- [ASSIGNED TASK 1] According to the passage about Anthony Scaramucci, what prompted his call to Ryan Lizza?
- [ASSIGNED TASK 2] Reproduce the passage about Anthony Scaramucci, everything from "That’s what caught" down to "of all publications?".
- [ASSIGNED TASK 3] Proceed with the piece on Anthony Scaramucci's call to Ryan Lizza, picking up after its final sentence.

Start of DOCUMENT PASSAGE

Hyperbole, meet Anthony Scaramucci.

When Scaramucci called The New Yorker’s Ryan Lizza and Lizza had the audacity to write about that conversation, what got most people’s attention was the profanity, the accusations about now-banished White House chief of staff Reince Priebus, and the suggestion that Steve Bannon possesses, well, a higher degree of physical flexibility than most of us would expect of a man his age.

That’s what caught most people’s attention, but The Curmudgeon isn’t “most people.”

No, what caught The Curmudgeon’s eye was the genesis of this tirade.  What inspired this ferocious yet puerile outburst?  And why call a guy from The New Yorker, of all publications?

As it turns out, Scaramucci’s call to Lizza was prompted by a Lizza tweet that Scaramucci was dining at the White House that night with the president, uber-hater Sean Hannity, and Bill Shine, a former Fox News executive.

End of DOCUMENT PASSAGE
Start of EXCERPTED DATA

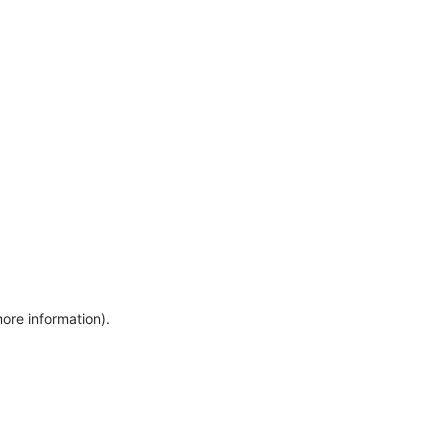
more information)
.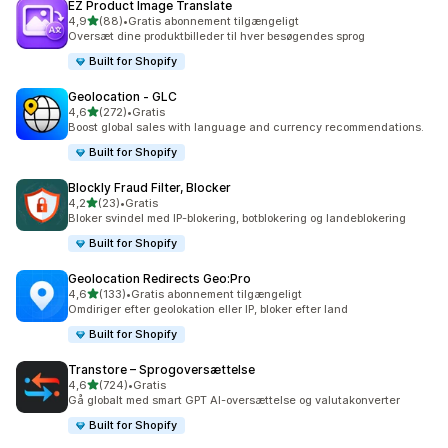
EZ Product Image Translate
ud af 5 stjerner
4,9
(88)
•
Gratis abonnement tilgængeligt
88 anmeldelser i alt
Oversæt dine produktbilleder til hver besøgendes sprog
Built for Shopify
Geolocation ‑ GLC
ud af 5 stjerner
4,6
(272)
•
Gratis
272 anmeldelser i alt
Boost global sales with language and currency recommendations.
Built for Shopify
Blockly Fraud Filter, Blocker
ud af 5 stjerner
4,2
(23)
•
Gratis
23 anmeldelser i alt
Bloker svindel med IP-blokering, botblokering og landeblokering
Built for Shopify
Geolocation Redirects Geo:Pro
ud af 5 stjerner
4,6
(133)
•
Gratis abonnement tilgængeligt
133 anmeldelser i alt
Omdiriger efter geolokation eller IP, bloker efter land
Built for Shopify
Transtore – Sprogoversættelse
ud af 5 stjerner
4,6
(724)
•
Gratis
724 anmeldelser i alt
Gå globalt med smart GPT AI-oversættelse og valutakonverter
Built for Shopify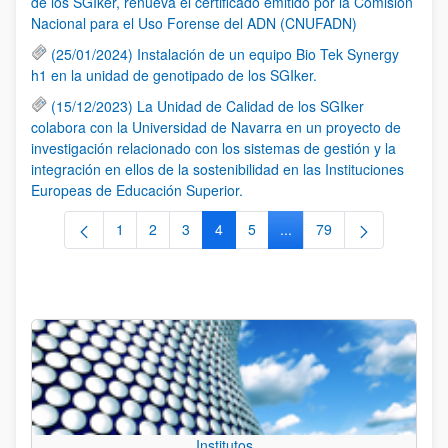
de los SGIker, renueva el certificado emitido por la Comisión
Nacional para el Uso Forense del ADN (CNUFADN)
(25/01/2024) Instalación de un equipo Bio Tek Synergy
h1 en la unidad de genotipado de los SGIker.
(15/12/2023) La Unidad de Calidad de los SGIker
colabora con la Universidad de Navarra en un proyecto de
investigación relacionado con los sistemas de gestión y la
integración en ellos de la sostenibilidad en las Instituciones
Europeas de Educación Superior.
1
2
3
4
5
...
79
Página
Página
Página
Página
Página
Páginas intermedias Use 
Página
Institutos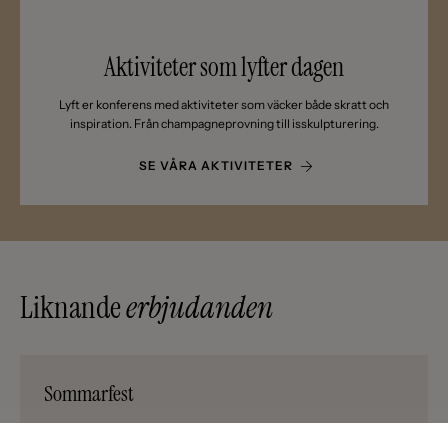
Aktiviteter som lyfter dagen
Lyft er konferens med aktiviteter som väcker både skratt och
inspiration. Från champagneprovning till isskulpturering.
SE VÅRA AKTIVITETER
Liknande
erbjudanden
Sommarfest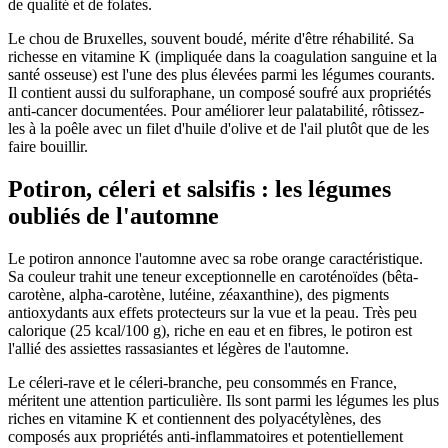
de qualité et de folates.
Le chou de Bruxelles, souvent boudé, mérite d'être réhabilité. Sa
richesse en vitamine K (impliquée dans la coagulation sanguine et la
santé osseuse) est l'une des plus élevées parmi les légumes courants.
Il contient aussi du sulforaphane, un composé soufré aux propriétés
anti-cancer documentées. Pour améliorer leur palatabilité, rôtissez-
les à la poêle avec un filet d'huile d'olive et de l'ail plutôt que de les
faire bouillir.
Potiron, céleri et salsifis : les légumes
oubliés de l'automne
Le potiron annonce l'automne avec sa robe orange caractéristique.
Sa couleur trahit une teneur exceptionnelle en caroténoïdes (bêta-
carotène, alpha-carotène, lutéine, zéaxanthine), des pigments
antioxydants aux effets protecteurs sur la vue et la peau. Très peu
calorique (25 kcal/100 g), riche en eau et en fibres, le potiron est
l'allié des assiettes rassasiantes et légères de l'automne.
Le céleri-rave et le céleri-branche, peu consommés en France,
méritent une attention particulière. Ils sont parmi les légumes les plus
riches en vitamine K et contiennent des polyacétylènes, des
composés aux propriétés anti-inflammatoires et potentiellement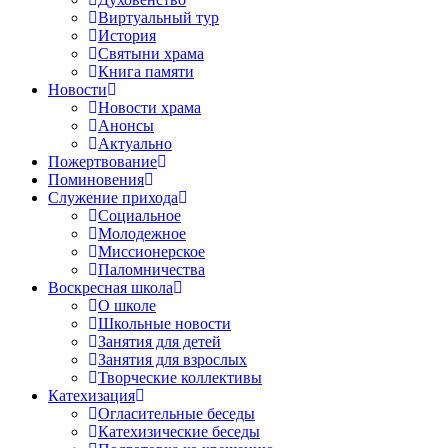
Виртуальный тур
История
Святыни храма
Книга памяти
Новости
Новости храма
Анонсы
Актуально
Пожертвование
Поминовения
Служение прихода
Социальное
Молодежное
Миссионерское
Паломничества
Воскресная школа
О школе
Школьные новости
Занятия для детей
Занятия для взрослых
Творческие коллективы
Катехизация
Огласительные беседы
Катехизические беседы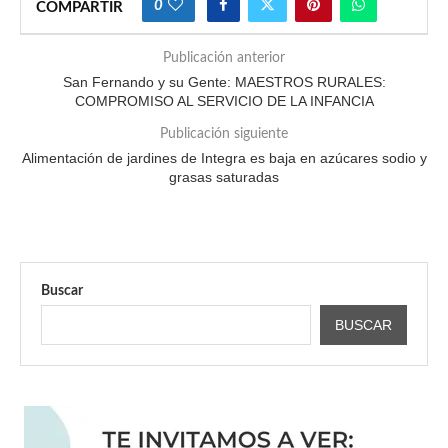
0
COMPARTIR
Publicación anterior
San Fernando y su Gente: MAESTROS RURALES:
COMPROMISO AL SERVICIO DE LA INFANCIA
Publicación siguiente
Alimentación de jardines de Integra es baja en azúcares sodio y
grasas saturadas
Buscar
BUSCAR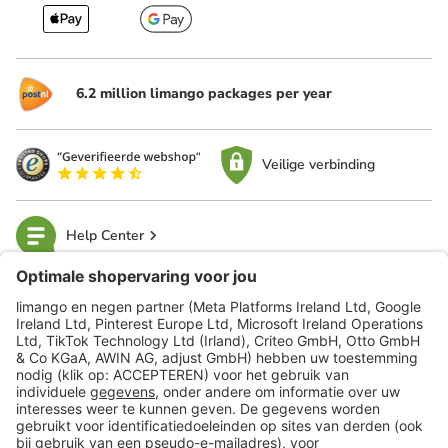
6.2 million limango packages per year
Veilige verbinding
Help Center
limango
Veilig winkelen
Klantenservice
Shop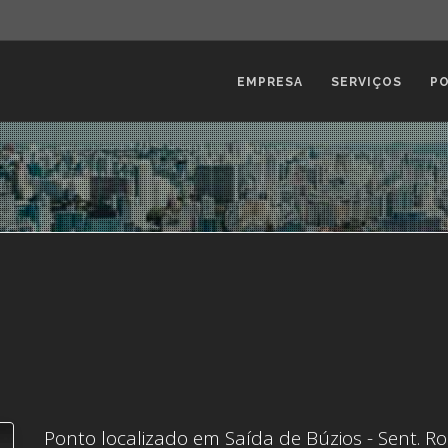
EMPRESA
SERVIÇOS
P
Ponto localizado em Saída de Búzios - Sent. R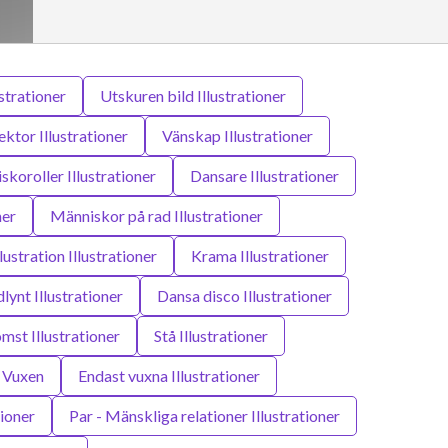
ustrationer
Utskuren bild Illustrationer
ektor Illustrationer
Vänskap Illustrationer
koroller Illustrationer
Dansare Illustrationer
ner
Människor på rad Illustrationer
llustration Illustrationer
Krama Illustrationer
lynt Illustrationer
Dansa disco Illustrationer
st Illustrationer
Stå Illustrationer
Vuxen
Endast vuxna Illustrationer
ioner
Par - Mänskliga relationer Illustrationer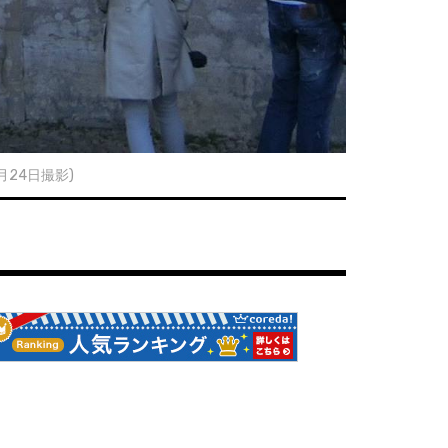
2月24日撮影)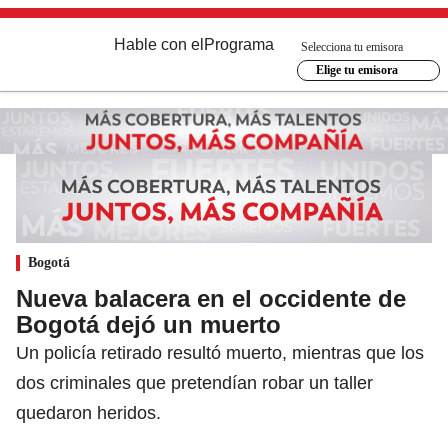
Hable con el
Programa
Selecciona tu emisora
Elige tu emisora
Bogotá
Nueva balacera en el occidente de
Bogotá dejó un muerto
Un policía retirado resultó muerto, mientras que los
dos criminales que pretendían robar un taller
quedaron heridos.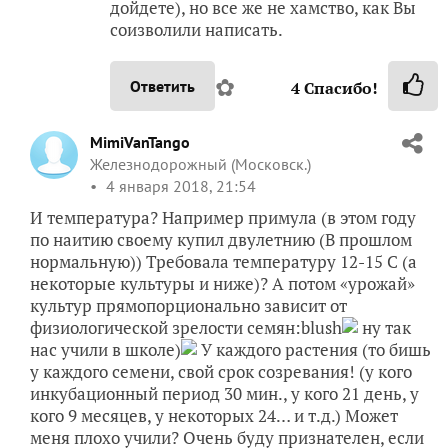
дойдете), но все же не хамство, как Вы
соизволили написать.
✿
Ответить
4
Спасибо!
MimiVanTango
Железнодорожный (Московск.)
4 января 2018, 21:54
И температура? Например примула (в этом году
по наитию своему купил двулетнию (В прошлом
нормальную)) Требовала температуру 12-15 С (а
некоторые культуры и ниже)? А потом «урожай»
культур прямопорционально зависит от
физиологической зрелости семян:blush
ну так
нас учили в школе)
У каждого растения (то бишь
у каждого семени, свой срок созревания! (у кого
инкубационный период 30 мин., у кого 21 день, у
кого 9 месяцев, у некоторых 24… и т.д.) Может
меня плохо учили? Очень буду признателен, если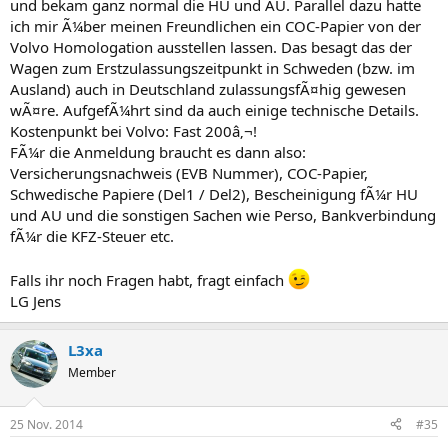
und bekam ganz normal die HU und AU. Parallel dazu hatte
ich mir Ã¼ber meinen Freundlichen ein COC-Papier von der
Volvo Homologation ausstellen lassen. Das besagt das der
Wagen zum Erstzulassungszeitpunkt in Schweden (bzw. im
Ausland) auch in Deutschland zulassungsfÃ¤hig gewesen
wÃ¤re. AufgefÃ¼hrt sind da auch einige technische Details.
Kostenpunkt bei Volvo: Fast 200â‚¬!
FÃ¼r die Anmeldung braucht es dann also:
Versicherungsnachweis (EVB Nummer), COC-Papier,
Schwedische Papiere (Del1 / Del2), Bescheinigung fÃ¼r HU
und AU und die sonstigen Sachen wie Perso, Bankverbindung
fÃ¼r die KFZ-Steuer etc.
Falls ihr noch Fragen habt, fragt einfach
LG Jens
L3xa
Member
25 Nov. 2014
#35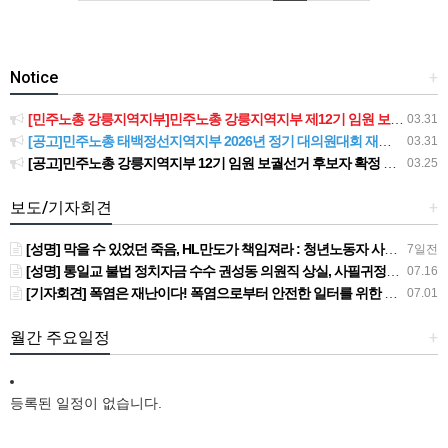
Notice
+
[민주노총 강릉지역지부]민주노총 강릉지역지부 제12기 임원 보궐선거결과 공고
03.31
[공고]민주노총 태백정선지역지부 2026년 정기 대의원대회 재소집 건
03.31
[공고]민주노총 강릉지역지부 12기 임원 보궐선거 후보자 확정 공고
03.25
보도/기자회견
+
[성명] 막을 수 있었던 죽음, HL만도가 책임져라 : 청년노동자 사망사고의 철저한 진상규명과 재발방지 대책 마련하라
7일전
[성명] 통일교 불법 정치자금 수수 권성동 의원직 상실, 사필귀정이다
07.16
[기자회견] 폭염은 재난이다! 폭염으로부터 안전한 일터를 위한 민주노총 강원지역본부 폭염감시단 선포 기자회견
07.01
월간 주요일정
+
등록된 일정이 없습니다.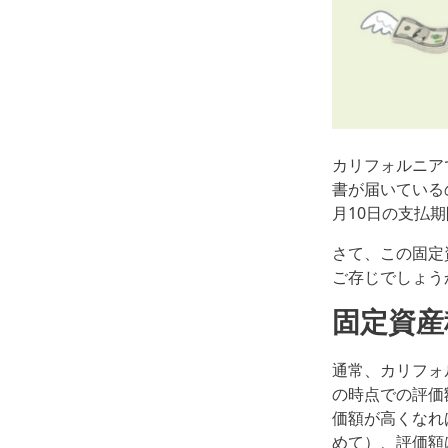
カリフォルニアで
書が届いている
月10日の支払
さて、この固定資
ご存じでしょう
固定資産
通常、カリフォル
の時点での評価
価額が高くなれ
めて）、評価額は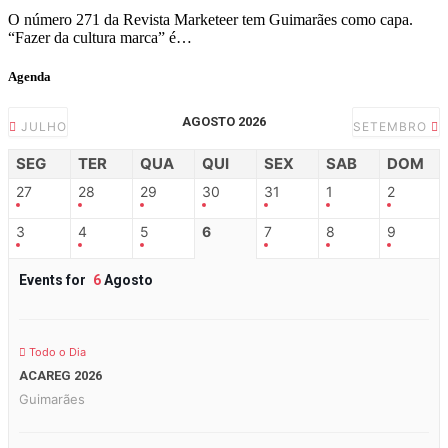
O número 271 da Revista Marketeer tem Guimarães como capa.
“Fazer da cultura marca” é…
Agenda
AGOSTO 2026
JULHO
SETEMBRO
SEG
TER
QUA
QUI
SEX
SAB
DOM
27
28
29
30
31
1
2
3
4
5
6
7
8
9
Events for
6
Agosto
Todo o Dia
ACAREG 2026
Guimarães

End of EXCERPTED DATA

- [RESPONSE AREA 1] A Lizza tweet that Scaramucci was dining at the White House that night with the president, Sean Hannity, and Bill Shine.

- [RESPONSE AREA 2]
That’s what caught most people’s attention, but The Curmudgeon isn’t “most people.”

No, what caught The Curmudgeon’s eye was the genesis of this tirade.  What inspired this ferocious yet puerile outburst?  And why call a guy from The New Yorker, of all publications?

- [RESPONSE AREA 3]
As reported by the Boston Globe,

Scaramucci called Lizza shortly after, demanding to know who leaked the dinner’s guest list.

“You’re an American citizen, this is a major catastrophe for the American country. So I’m asking you as an American patriot to give me a sense of who leaked it,” Scaramucci reportedly said to Lizza.

So here’s where the hyperbole comes in:  leaking to the press, and to the public, the guest list at a casual White House dinner is – Scaramucci’s words here – “a major catastrophe for the American country”?

A major catastrophe?


Is this guy a wackadoodle or what?  At the very least he is the personification of hyperbole:  a walking, talking, cartoonish exaggeration of a human being who cannot and should not be taken seriously.

 (P.S.  Apparently, even the president, himself a monument to hyperbole, concluded that Scaramucci couldn’t be taken seriously.)